→ Material for this exercise
— START —
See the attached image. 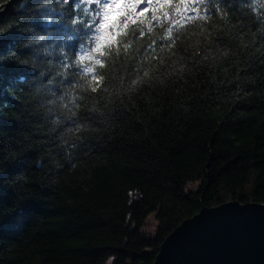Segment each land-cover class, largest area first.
<instances>
[{
  "label": "trees",
  "instance_id": "1",
  "mask_svg": "<svg viewBox=\"0 0 264 264\" xmlns=\"http://www.w3.org/2000/svg\"><path fill=\"white\" fill-rule=\"evenodd\" d=\"M101 2L0 0V264H153L264 203V0H121L105 42Z\"/></svg>",
  "mask_w": 264,
  "mask_h": 264
},
{
  "label": "water",
  "instance_id": "2",
  "mask_svg": "<svg viewBox=\"0 0 264 264\" xmlns=\"http://www.w3.org/2000/svg\"><path fill=\"white\" fill-rule=\"evenodd\" d=\"M153 264H264V203L203 206L168 234Z\"/></svg>",
  "mask_w": 264,
  "mask_h": 264
},
{
  "label": "snow or ice",
  "instance_id": "3",
  "mask_svg": "<svg viewBox=\"0 0 264 264\" xmlns=\"http://www.w3.org/2000/svg\"><path fill=\"white\" fill-rule=\"evenodd\" d=\"M114 8L119 9L122 13V15L118 19H113L112 13ZM135 8V3L122 4L121 0H102L99 8L96 10L97 12H100L102 10V22H99V26L95 28L96 32L102 33L98 36L99 40L101 42L107 41V39L109 38V33L113 28H127L129 22L134 23L135 21L133 17L135 13L125 10ZM139 15L143 16L144 12L141 11ZM109 21H111V23H109Z\"/></svg>",
  "mask_w": 264,
  "mask_h": 264
},
{
  "label": "rangeland",
  "instance_id": "4",
  "mask_svg": "<svg viewBox=\"0 0 264 264\" xmlns=\"http://www.w3.org/2000/svg\"><path fill=\"white\" fill-rule=\"evenodd\" d=\"M199 186L198 183H189L187 188L188 189H197ZM158 221L155 217V214H151L148 219H147V224L144 227V232L145 234L152 236L155 234L156 232V227H157ZM113 256L109 257V259L107 260V262L105 264H112V260H113Z\"/></svg>",
  "mask_w": 264,
  "mask_h": 264
}]
</instances>
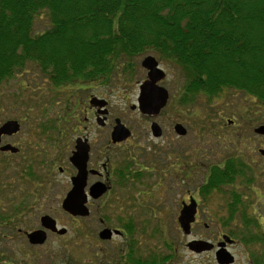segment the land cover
<instances>
[{
    "label": "flooded vegetation",
    "instance_id": "flooded-vegetation-1",
    "mask_svg": "<svg viewBox=\"0 0 264 264\" xmlns=\"http://www.w3.org/2000/svg\"><path fill=\"white\" fill-rule=\"evenodd\" d=\"M158 62L166 77L156 84L167 89L168 100L152 114L140 109L139 96L135 102L126 98L123 107L113 104L108 97L112 80L55 85L33 74L25 90L36 93L30 98L41 106L45 119L26 132L25 120L0 123V127L9 120L19 124L16 131L0 137V264H183L180 245L192 253L193 240L208 241L213 248L202 252H214L216 258L224 236L230 238L225 247L234 254L239 242L227 232H220L217 239L207 234V239L192 237L195 225L209 230L204 214L214 221L212 213L203 209L202 191L219 193L239 187L238 182L207 183L212 166L224 167L231 154L211 157L202 147L192 153L188 144L183 147L185 158H177L176 144L192 131L209 137V121L188 120L192 118L189 105L178 102L185 76L179 74L182 80L178 76L170 82V73ZM142 68L139 94L149 75ZM126 116L139 117L138 129L143 132ZM119 122L130 135L114 136ZM178 124L184 134L178 132ZM253 124L255 129L263 123ZM141 132L148 133L146 142ZM198 176L201 182L197 183ZM77 177L82 193L75 205L85 207L82 212L87 214L64 208ZM182 178L190 183H176ZM193 199L195 220L186 234L181 217ZM176 225L185 237L179 246Z\"/></svg>",
    "mask_w": 264,
    "mask_h": 264
},
{
    "label": "trees",
    "instance_id": "trees-1",
    "mask_svg": "<svg viewBox=\"0 0 264 264\" xmlns=\"http://www.w3.org/2000/svg\"><path fill=\"white\" fill-rule=\"evenodd\" d=\"M43 12L51 26L38 32ZM145 54L183 70L182 105L202 94L211 104L229 88L264 105V0H0V89L29 70L55 85L132 78ZM228 159L212 166L207 183L239 179L245 188L219 191L228 211L221 225L250 247L253 264H264V215L254 206L264 168L237 154ZM210 193L202 191L205 201Z\"/></svg>",
    "mask_w": 264,
    "mask_h": 264
},
{
    "label": "rangeland",
    "instance_id": "rangeland-1",
    "mask_svg": "<svg viewBox=\"0 0 264 264\" xmlns=\"http://www.w3.org/2000/svg\"><path fill=\"white\" fill-rule=\"evenodd\" d=\"M51 26L50 18L47 13L43 12L41 15L37 17L35 30L38 32H42L48 29ZM154 56L158 61H160L157 56L154 54H145L138 58V70L132 78H117L114 81H111V91L108 94L113 104L123 107L127 104L126 98L129 97V100L133 102L136 101L139 96V84L138 81L141 80L145 74L144 69L142 68V62L147 56ZM163 68L167 70L170 75V82L174 79H177L178 76L182 80L179 74H185L183 70H181L178 66H176L171 61H162ZM32 71L29 70L28 73H23L20 77H13L6 81L0 89V123L11 119L18 118L25 120L23 122V131L26 132L28 129L34 127H38L43 121L44 113L43 109L40 105H36L34 98L31 99L30 96L33 94L35 97L36 93H32L31 91H26L28 88V81L33 76ZM185 76V75H184ZM44 78H40L43 80ZM45 81V80H44ZM205 95H200V100H198L195 104L189 105L187 107V113L192 115V118H188V120H208V130H210L209 137L203 135L205 138V142H201L204 138L198 136L195 131H192L188 137L180 141L181 143L176 144V152L177 158H185L183 147L184 145H188V151L192 153L196 152L198 148L202 147L204 152L214 157L215 154L221 153L222 155L237 154L242 156L246 161H248L252 166L256 168H261L260 164L264 163V156H262L259 152L260 148H264V138L261 135L255 133L253 124L254 118L259 119V123L264 124V105L257 102V100L246 94L245 92L229 88L225 89L218 98H216L213 103H206ZM210 113V114H209ZM183 116V115H181ZM236 120L235 124H229L227 121L229 119ZM126 119L129 123L137 131H142L144 129H138V121L140 118L130 119L129 116H126ZM249 119V120H247ZM252 119V120H251ZM214 125V127H212ZM236 131V135H238V139L232 143L231 140H227L223 135L225 133H231ZM141 136L145 137L144 141L146 142V137L148 133H142ZM149 135H151L149 133ZM208 135V134H207ZM229 136V135H228ZM240 137L246 140V143L243 145L240 143ZM185 142V143H184ZM244 142V141H243ZM236 143V145H234ZM238 143V144H237ZM145 144V143H143ZM182 147L181 149H179ZM256 160V162H253ZM258 162V163H257ZM264 168V166H262ZM264 170V169H263ZM261 178L259 179L260 183H263L264 186V171ZM185 178L176 180L178 184H188L190 181H186ZM200 176H198V182H201ZM152 180V179H151ZM239 188H245L244 184L242 185L238 179ZM180 188V187H179ZM182 192L178 189L176 191L177 199L181 197ZM259 197L254 202V206L258 208V212L264 215V191L263 193L260 191ZM223 194L214 193L210 196L207 201L204 202L203 209L206 211H210L212 216H214V221L211 219L208 220L207 216L204 214L203 217L207 219V223L209 226V230L205 228V225H195L192 233V237L198 238L197 235H204L202 238L207 239L210 237L216 238L220 232H226L222 227V220L226 218L228 215V211L226 205L224 203V199L222 198ZM261 196H263L261 198ZM255 199V197H254ZM223 207V208H222ZM250 214H252V210H250ZM262 222L264 219L261 218ZM174 227V224H171ZM175 229V240L177 246L180 245L185 240L184 234L179 230L178 225H176ZM208 235L209 237L205 236ZM217 239V238H216ZM239 242V241H238ZM7 248L5 249V253H7ZM233 252L235 255L234 264H253L250 257V247H247L239 242L233 248ZM85 253V252H84ZM178 253L180 255L181 260H183V264H218L215 258V254L210 252H202L189 253L184 246L180 245L178 247Z\"/></svg>",
    "mask_w": 264,
    "mask_h": 264
},
{
    "label": "water",
    "instance_id": "water-1",
    "mask_svg": "<svg viewBox=\"0 0 264 264\" xmlns=\"http://www.w3.org/2000/svg\"><path fill=\"white\" fill-rule=\"evenodd\" d=\"M142 65L149 70V75L148 79L141 84L138 103L140 105V109L144 113H158L162 109V107L165 106L168 100V91L166 88L158 86L156 84V81L166 77V73L159 66V62L154 56L150 55L145 57L142 62ZM153 127H156V125L154 124ZM18 128V121L9 120L3 126L0 127V137L4 133L10 134L16 131ZM122 129H125L127 132L125 131L123 133ZM177 129L180 134L185 133V131L182 130L184 129L182 124H178ZM254 131L255 133L264 137V124L257 126ZM121 134H123L125 137L130 135V132L128 131V129L125 128L124 125L119 122L118 126L116 127L114 136H119ZM261 152L264 153V149H261ZM77 182L80 183L78 177L74 178V187L64 202V208L65 210L73 214H87V212H82L86 209L85 207L75 205V203L78 202V199L81 198L79 195L82 193V188H79V184L77 185ZM196 207L197 203L193 199L192 203L187 206L183 211L181 221L182 228L186 234L191 233L192 222H194L195 220ZM226 241H230V238L228 236H224V242L220 244V247L216 252V259L219 264H233L235 262L234 254H232V252L225 247ZM213 246L214 245L212 243L202 240H193L190 243V247L195 252L211 250Z\"/></svg>",
    "mask_w": 264,
    "mask_h": 264
}]
</instances>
— END —
→ The exercise
Locate each line in the records that contains the string "trees", and copy those lines. Case counts, so uppercase and lowercase letters do not match each other.

→ The response
  "label": "trees",
    "label": "trees",
    "instance_id": "trees-1",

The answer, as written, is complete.